Reading passage
This Timeline is based on the best available information, but not every source and every point can be guaranteed for accuracy. The effort is as objective as possible, and best judgement has been used to interpret dating anomalies and translations, and to avoid embellished facts. The focus is on key time step events, important people, major guitar design junctures, business moves, and what appears to be reasonable empirical data.
1951
Feb. - Matsumoto Mokkō (or Mokkou) Co. is established as a shop making primarily sewing machine cabinets for Singer (joint venture under Nippon Steel). Mokkō translates as 'Woodworking'. [1, 3, 4]
Tsukada Satomi, founder. Original location noted as Sakaemachi (which as translated likely means 'the heart of' or 'flourishing area' of Matsumoto City). [3, 4]
May - Norikatsu Harayama joins the company; appointed as Assembly Manager within 3 years. [3, 4]
Time approximate 1950s; suggested number of employees at ~50. [3]
1960
March - New factory constructed in Matsumoto City. 4 ha site / 1.4 ha building / ~400 woodworking machines with 1.3 km conveyor, which as translated could simply mean assembly line length. [1, 4]
(note: 400 machines, and subsequent references in 1975 and '81 to 380 and 500 machines, is assumed to include a reasonable percentage of small units, or simply power tool stations, based on visualizing the scale and available space within the factory building layout as seen in air photos)
Tsukada Satomi, Managing Director. [4]
1962
Kuniichiro Momose, Executive Director; also referred to as Section Chief, responsible with Norikatsu Harayama, under him, for the First Manufacturing Section (of two). [3, 11]
Anthony George, owner of 5 music stores in New York state and Hollywood CA, visits both Fujigen and Matsumoku, supplies guidance on guitar making and leaves orders with Fujigen. [2, 11, 13]
1963
April - Wood drying, and guitar body and guitar neck fabrication begins as OEM for Fujigen. [1, 2, 11]
Parts to Fujigen are ~500 units per month, but increase rapidly going forward. [2, 4]
Shiro Arai establishes relationship with Matsumoku factory. [4, 6, 25] See separate Aria Timeline for integration.

Actions to take
a – Answer these questions from the factory timeline:
(i) What did Matsumoto Mokkō primarily make when it was established in February 1951?
(ii) About how many woodworking machines did the new factory constructed in March 1960 have?
(iii) About how many units per month were parts to Fujigen at first?
b – Reproduce the factory timeline from "Tsukada Satomi, Managing" up to and including "Timeline for integration.".

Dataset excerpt
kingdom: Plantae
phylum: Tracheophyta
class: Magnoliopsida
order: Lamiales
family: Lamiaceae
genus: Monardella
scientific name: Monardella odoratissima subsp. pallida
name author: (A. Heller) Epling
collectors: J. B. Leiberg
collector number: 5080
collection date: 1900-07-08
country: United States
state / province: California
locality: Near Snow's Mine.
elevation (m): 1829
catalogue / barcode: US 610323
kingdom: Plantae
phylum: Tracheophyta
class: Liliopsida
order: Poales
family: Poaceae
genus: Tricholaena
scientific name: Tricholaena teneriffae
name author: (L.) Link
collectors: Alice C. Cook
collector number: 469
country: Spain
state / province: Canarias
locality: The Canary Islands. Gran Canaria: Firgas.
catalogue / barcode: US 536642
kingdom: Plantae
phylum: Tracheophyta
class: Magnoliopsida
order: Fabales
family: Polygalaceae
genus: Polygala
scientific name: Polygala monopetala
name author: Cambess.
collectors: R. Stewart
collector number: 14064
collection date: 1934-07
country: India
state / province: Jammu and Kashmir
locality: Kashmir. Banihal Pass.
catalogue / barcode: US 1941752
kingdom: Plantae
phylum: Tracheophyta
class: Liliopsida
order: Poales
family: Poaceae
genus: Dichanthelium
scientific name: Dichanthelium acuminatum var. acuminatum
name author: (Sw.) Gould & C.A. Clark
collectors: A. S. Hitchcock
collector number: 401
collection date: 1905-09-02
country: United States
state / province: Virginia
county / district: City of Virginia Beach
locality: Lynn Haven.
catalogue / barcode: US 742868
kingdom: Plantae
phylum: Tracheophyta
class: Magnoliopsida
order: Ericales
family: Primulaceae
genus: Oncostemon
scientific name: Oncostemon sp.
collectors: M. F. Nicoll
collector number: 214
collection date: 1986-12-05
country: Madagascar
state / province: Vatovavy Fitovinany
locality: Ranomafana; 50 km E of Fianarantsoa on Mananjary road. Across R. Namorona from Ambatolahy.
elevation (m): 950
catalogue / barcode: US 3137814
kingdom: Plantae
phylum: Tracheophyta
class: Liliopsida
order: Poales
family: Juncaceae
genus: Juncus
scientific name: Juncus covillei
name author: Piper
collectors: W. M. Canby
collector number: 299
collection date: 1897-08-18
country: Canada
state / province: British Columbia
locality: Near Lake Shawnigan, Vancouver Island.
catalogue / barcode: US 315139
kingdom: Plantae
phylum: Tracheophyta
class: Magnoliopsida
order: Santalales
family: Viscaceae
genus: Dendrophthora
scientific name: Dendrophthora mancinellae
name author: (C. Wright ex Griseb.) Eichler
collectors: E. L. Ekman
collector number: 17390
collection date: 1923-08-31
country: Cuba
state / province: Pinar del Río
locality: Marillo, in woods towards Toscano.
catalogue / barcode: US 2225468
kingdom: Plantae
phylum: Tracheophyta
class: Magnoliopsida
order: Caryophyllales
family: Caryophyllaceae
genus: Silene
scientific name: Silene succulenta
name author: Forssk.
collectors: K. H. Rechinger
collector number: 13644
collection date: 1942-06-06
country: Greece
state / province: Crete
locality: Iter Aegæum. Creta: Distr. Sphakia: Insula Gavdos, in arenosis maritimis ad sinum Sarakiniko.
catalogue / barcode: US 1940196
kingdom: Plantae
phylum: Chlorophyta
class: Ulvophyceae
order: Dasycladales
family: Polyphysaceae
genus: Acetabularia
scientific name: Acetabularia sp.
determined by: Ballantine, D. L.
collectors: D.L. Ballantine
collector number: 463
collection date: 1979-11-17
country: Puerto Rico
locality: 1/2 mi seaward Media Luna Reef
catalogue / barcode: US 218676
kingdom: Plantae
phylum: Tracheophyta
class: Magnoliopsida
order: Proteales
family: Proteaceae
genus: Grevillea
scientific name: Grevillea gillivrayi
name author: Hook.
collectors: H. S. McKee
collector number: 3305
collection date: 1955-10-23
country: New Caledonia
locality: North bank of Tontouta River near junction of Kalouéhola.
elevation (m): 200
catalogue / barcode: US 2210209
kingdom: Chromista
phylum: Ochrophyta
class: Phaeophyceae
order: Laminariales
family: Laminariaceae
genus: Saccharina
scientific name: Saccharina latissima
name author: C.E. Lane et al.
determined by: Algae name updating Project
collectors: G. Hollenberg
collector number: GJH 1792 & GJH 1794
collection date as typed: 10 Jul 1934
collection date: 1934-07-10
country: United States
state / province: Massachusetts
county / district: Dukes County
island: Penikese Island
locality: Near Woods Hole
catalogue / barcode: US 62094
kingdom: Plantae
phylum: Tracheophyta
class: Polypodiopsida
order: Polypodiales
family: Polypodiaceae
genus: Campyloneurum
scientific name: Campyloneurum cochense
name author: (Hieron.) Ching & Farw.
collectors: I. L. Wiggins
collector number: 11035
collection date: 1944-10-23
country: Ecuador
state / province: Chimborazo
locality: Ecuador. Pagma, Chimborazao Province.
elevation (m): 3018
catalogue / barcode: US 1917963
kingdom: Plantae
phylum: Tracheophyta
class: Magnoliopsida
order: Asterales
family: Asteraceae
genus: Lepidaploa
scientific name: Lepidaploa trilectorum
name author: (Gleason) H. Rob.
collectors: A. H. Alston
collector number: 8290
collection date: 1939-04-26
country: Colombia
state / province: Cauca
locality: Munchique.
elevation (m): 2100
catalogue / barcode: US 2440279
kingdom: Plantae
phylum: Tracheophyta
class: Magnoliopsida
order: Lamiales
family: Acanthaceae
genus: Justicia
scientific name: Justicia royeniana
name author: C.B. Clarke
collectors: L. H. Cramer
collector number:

Task-by-task outputs
a –
(i) Sewing machine cabinets for Singer
(ii) About 400
(iii) About 500

b –
Tsukada Satomi, Managing Director. [4]
1962
Kuniichiro Momose, Executive Director; also referred to as Section Chief, responsible with Norikatsu Harayama, under him, for the First Manufacturing Section (of two). [3, 11]
Anthony George, owner of 5 music stores in New York state and Hollywood CA, visits both Fujigen and Matsumoku, supplies guidance on guitar making and leaves orders with Fujigen. [2, 11, 13]
1963
April - Wood drying, and guitar body and guitar neck fabrication begins as OEM for Fujigen. [1, 2, 11]
Parts to Fujigen are ~500 units per month, but increase rapidly going forward. [2, 4]
Shiro Arai establishes relationship with Matsumoku factory. [4, 6, 25] See separate Aria Timeline for integration.